The move came a week after Fitch Ratings took the same action, citing similar concerns.
S&P analyst George Skoufis noted Thursday that First Industrial is relying on asset sales, secured-debt financings and a possible equity sale to meet its 2011 capital needs. The ratings agency added that the real-estate investment trust’s cash flow and coverage metrics are likely to remain under pressure, with a preferred-dividend suspesion not out of the question to meet debt covenants, the rating agency said.
The woes are occurring as the industrial real-estate market continues to see increasing vacancies and falling rents.
S&P lowered its ratings on First Industrial one notch to B+, four steps below investment grade. The outlook is negative, meaning further downgrade isn’t out of the question. Such a move would happen on a covenant breach or if the capital-raising environment worsens.

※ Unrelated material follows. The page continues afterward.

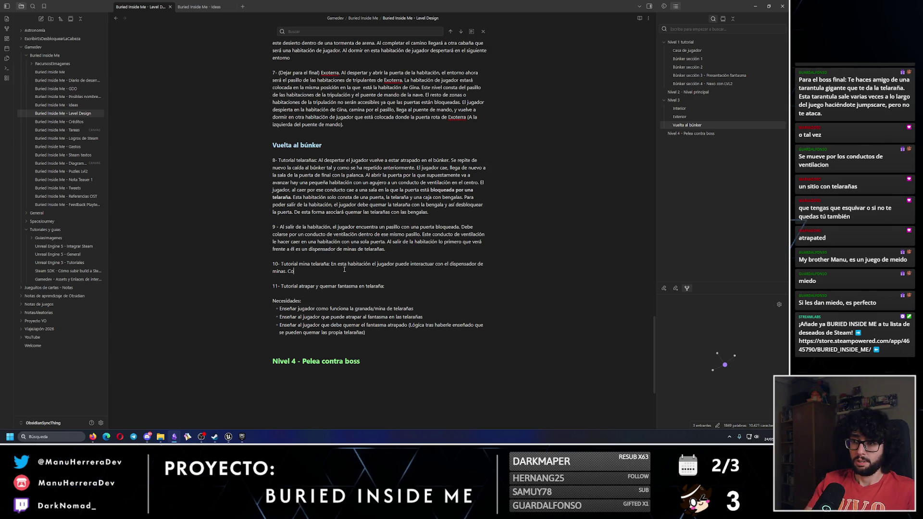
type("spensado")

The credit rater noted that First Industrial, which has 781 properties in 28 states and one Canadian province, has good geographic and tenant diversity in its portfolio, which remains “largely unencumbered.” The company also has modest capital needs until a debt maturity in September 2011.
In April, the company reported a wider first-quarter loss on lower revenue and a writedown. Still, it said rents were bottoming in its markets and customer activity was increasing in response to the improving economy.
First Industrial’s shares traded at $4.32, down 16 cents, in late afternoon trading. The stock is down 15 percent this year, more than market averages.